Hoy me costó un montón levantarme. Los lunes se me han estado haciendo cuesta arriba. Debo investigar la forma de mejorar esto. Me desperté a las seis menos veinte pero seguí en la camita. El celular sonó a las seis pero me levanté hasta las seis y cuarto. Planché una camisa, me bañé, rasuré y salí casi a las siete hacia mi oficina.
No compré pan pues he estado comiendo bastante y no tenía realmente apetito. Cuando llegué a la oficina solo estaba Ant. Luego llegó la compañerita y más tarde el compañero del BMW, quien debía llevar este día dulces y no lo hizo. Debe rellenar la dulcera por dos semanas seguida, según lo acordado. Llamé a mi papá y a mi único amigo de la infancia. Con mi papá hablé como medio minuto, con mi amigo de la infancia un poco más. También hablé con Pb, me comentó que ya había hecho su iniciación como masón y me invitó al proceso. Se supone que nos reuniremos el sábado.
En la mañana estuve actualizando mi estado de los documentos en los que estoy trabajando. La última reunión sobre el libro que estamos leyendo la habíamos programado para la semana pasada pero la realizamos hoy, de ocho a nueve. Luego a las nueve hubo una pequeña reunión para celebrar el día del padre. Dieron bolovanes de carne y pie de manzana. Después de la reunión bajé con las chicas que nos reunimos la semana pasada pero me tocó subir y bajar nuevamente porque estaban en una celebración.

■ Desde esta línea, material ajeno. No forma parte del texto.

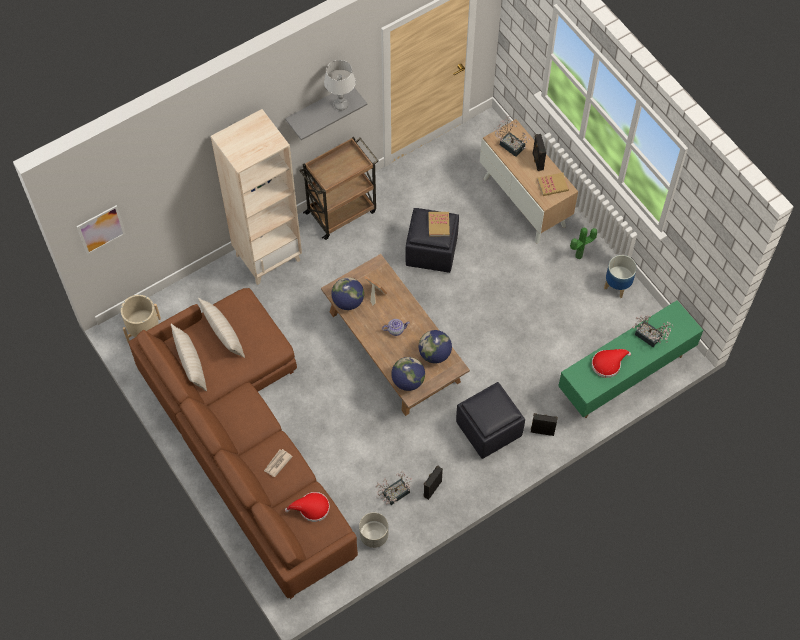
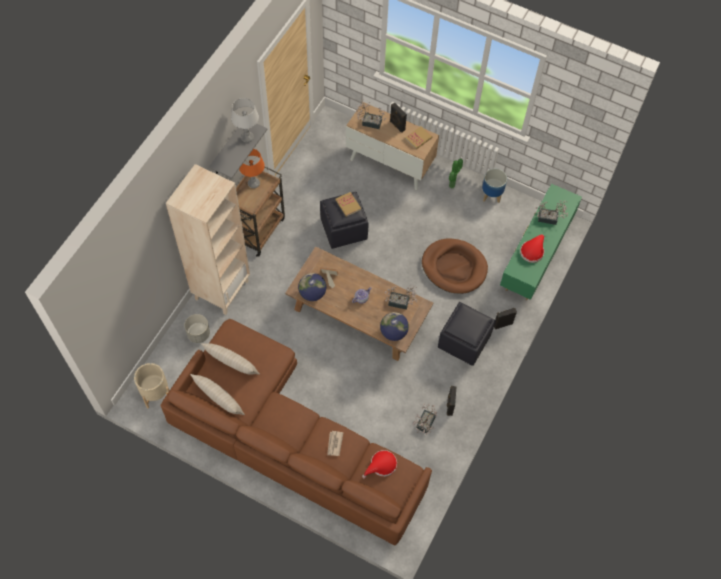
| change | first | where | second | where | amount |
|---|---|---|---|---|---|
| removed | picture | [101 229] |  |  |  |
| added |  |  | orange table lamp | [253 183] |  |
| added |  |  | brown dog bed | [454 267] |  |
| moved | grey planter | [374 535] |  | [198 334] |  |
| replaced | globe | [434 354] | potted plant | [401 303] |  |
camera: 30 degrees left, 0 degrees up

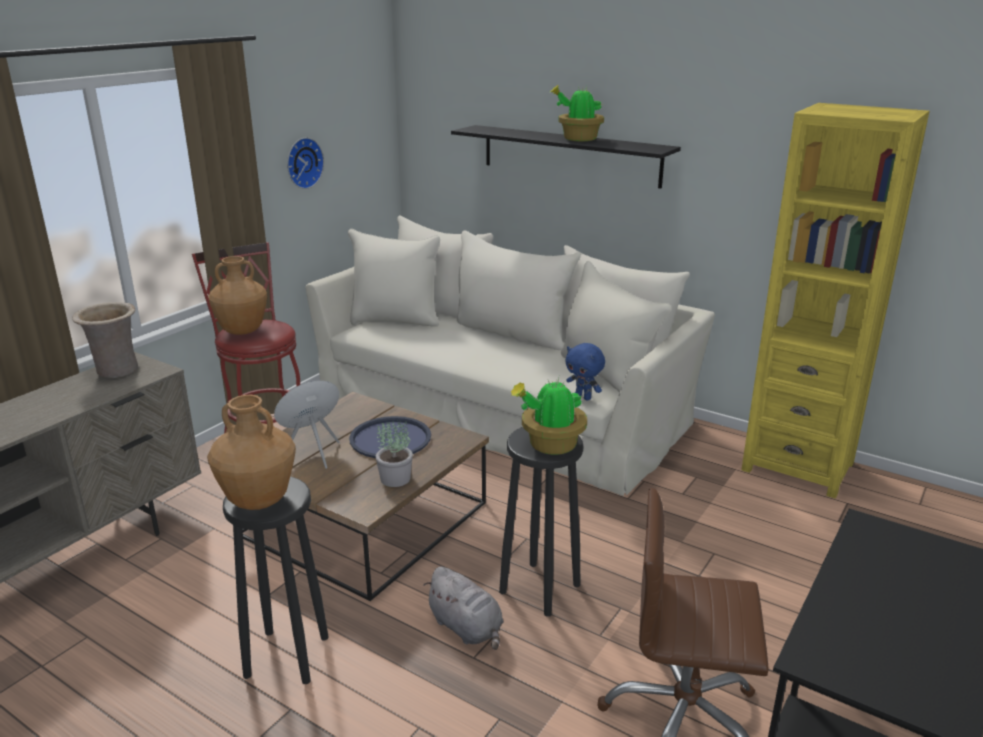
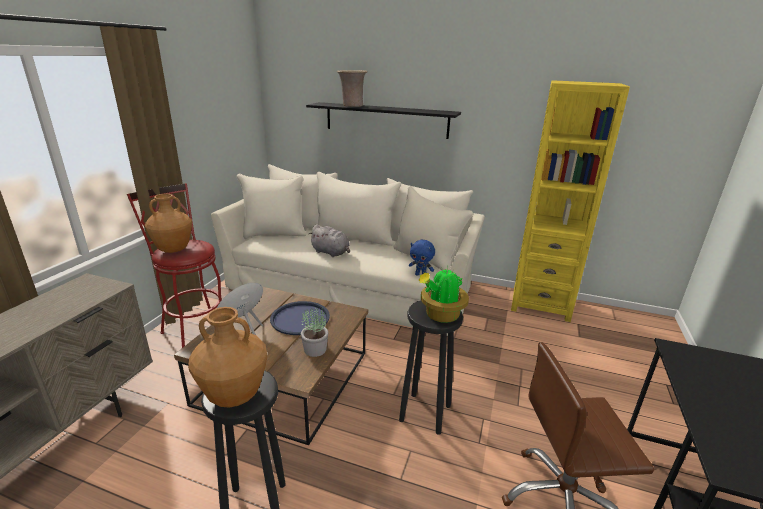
| change | first | where | second | where | amount |
|---|---|---|---|---|---|
| removed | wall clock | [302 162] |  |  |  |
| removed | potted plant | [578 139] |  |  |  |
| moved | beige vase | [115 371] |  | [352 106] |  |
| moved | grey plush toy | [467 628] |  | [331 253] |  |
camera: 15 degrees left, 0 degrees up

Al final tuve una reunión larguísima con la líder de esa área. Yo le pregunté sobre su familia y estuvimos conversando -yo más que todo escuchando- sobre el proceso de divorcio en el cual se encuentra actualmente. Quedé de enviarle Eat, Pray, Love. Creo que al final la reunión fue de casi dos horas. O al menos entre una y dos horas. Cuando bajé a mi escritorio ya estaba sobre la hora de mi almuerzo. Como los burritos que habíamos preparado el día anterior habían resultado enormes nos sobraron dos, que llevé este día para mi almuerzo.
Me dirigí al parquecito de costumbre con una prensa y los burritos y almorcé leyendo las noticias de la semana pasada. Luego de almorzar retorné a mi oficina y me pasé toda la tarde diagramando un par de procesos y adecuando algunos comentarios en otro par de documentos. Un poco antes de las seis el compañero del BMW me indicó que no había llevado automóvil, que su amigo no pasaría y que planeaba abordar el Transurbano. Salimos a las seis y media y abordamos el autobus en el Obelisco.
Pasé a comprar pan tostado para la cena de hoy y pan para el almuerzo de mañana. Estaba revisando mis redes sociales, respondiendo a algunos mensajes del día del padre cuando me llamó mi hija segunda, pidiéndome que pasara por su casa pues me habían preparado algo. Cuando llegué mi chico menor ya estaba dormido, mis hijas salieron con una bandeja de duroport. Era una cena -o almuerzo?- que mi ex esposa había preparado. Coincidentemente es la misma comida que preparó para la reunión de mi graduación de la universidad.
Estuve conversando con mis chicas un rato y luego retorné a mi habitación. Espero no dormirme muy tarde pues debo mejorar mi ánimo. Incluso el compañero del BMW me comentó este día que se nota mucho cuando ando de bajón.